• **Brano di partenza**
= = = = =
D’altro canto il successo apre sempre in qualche misura alla possibilità dell’imitazione: la vicenda afghana ha mostrato infatti un modello per sostenere uno sforzo bellico ventennale e uscire vincitori contro un nemico ben più forte e ricco. Non è un caso che il gruppo jihadista Hayat Tahrir al-Sham (che pure – realmente o meno – si è separato da al-Qaida) nella provincia di Idlib in Siria stia provando a “sirianizzare” i propri ranghi. Il messaggio che vuole dare è: il nostro focus è la Siria e abbandoniamo la nozione di jihad globale. Ergo, non siamo una minaccia per l’Occidente.

 

Ma l’Afghanistan lo è? La risposta arriva da Raffaello Pantucci (senior fellow al Rajaratnam School of International Studies), secondo il quale è probabile che il jihadismo afghano avrà ripercussioni soprattutto regionali (Asia Centrale, Cina, Pakistan, Russia) nel breve e medio periodo, ma nel lungo periodo «indubbiamente creerà un’instabilità che riguarderà anche l’Occidente». Il senatore conservatore Lindsey Graham, alleato dell’ex presidente Donald Trump, ha affermato che gli Stati Uniti saranno costretti a tornare in Afghanistan, perché «i talebani non sono cambiati […] e forniranno un rifugio sicuro ad al-Qaida». Per questo motivo l’opinione del senatore è che gli Stati Uniti si troveranno davanti a due opzioni: fingere che quanto accade in Afghanistan non sia un loro problema, oppure «colpirli [i gruppi jihadisti] prima che loro colpiscano» gli Stati Uniti.
= = = = =
• **Elenco dati**
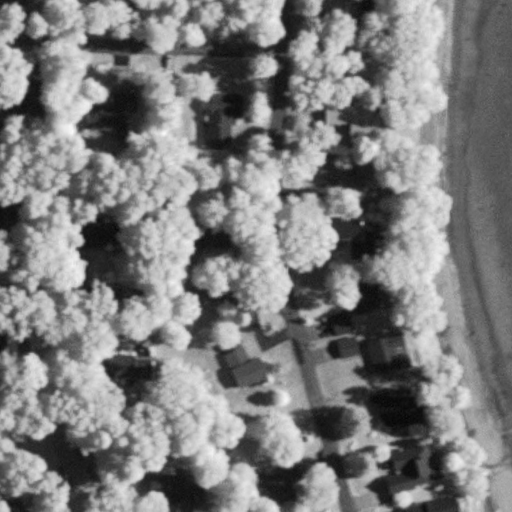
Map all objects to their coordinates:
building: (370, 14)
road: (142, 44)
building: (373, 57)
building: (19, 103)
building: (223, 113)
building: (111, 116)
building: (228, 117)
building: (365, 120)
building: (358, 121)
building: (330, 165)
building: (363, 179)
building: (370, 183)
building: (7, 225)
building: (354, 231)
building: (364, 232)
building: (105, 233)
building: (208, 233)
building: (218, 235)
road: (282, 260)
building: (364, 292)
building: (374, 292)
road: (142, 296)
building: (342, 320)
building: (348, 323)
building: (348, 344)
building: (355, 347)
building: (388, 351)
building: (398, 355)
building: (242, 361)
building: (249, 367)
building: (399, 405)
building: (408, 411)
building: (78, 465)
building: (410, 466)
building: (417, 471)
building: (283, 477)
building: (285, 481)
building: (170, 488)
road: (10, 493)
building: (449, 506)
building: (416, 507)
= = = = =
• **Esercizio**
Ricopia senza modifiche la parte del brano di partenza che va da "D’altro canto il" fino a "minaccia per l’Occidente.", quest'ultima compresa.

• **Soluzione**
D’altro canto il successo apre sempre in qualche misura alla possibilità dell’imitazione: la vicenda afghana ha mostrato infatti un modello per sostenere uno sforzo bellico ventennale e uscire vincitori contro un nemico ben più forte e ricco. Non è un caso che il gruppo jihadista Hayat Tahrir al-Sham (che pure – realmente o meno – si è separato da al-Qaida) nella provincia di Idlib in Siria stia provando a “sirianizzare” i propri ranghi. Il messaggio che vuole dare è: il nostro focus è la Siria e abbandoniamo la nozione di jihad globale. Ergo, non siamo una minaccia per l’Occidente.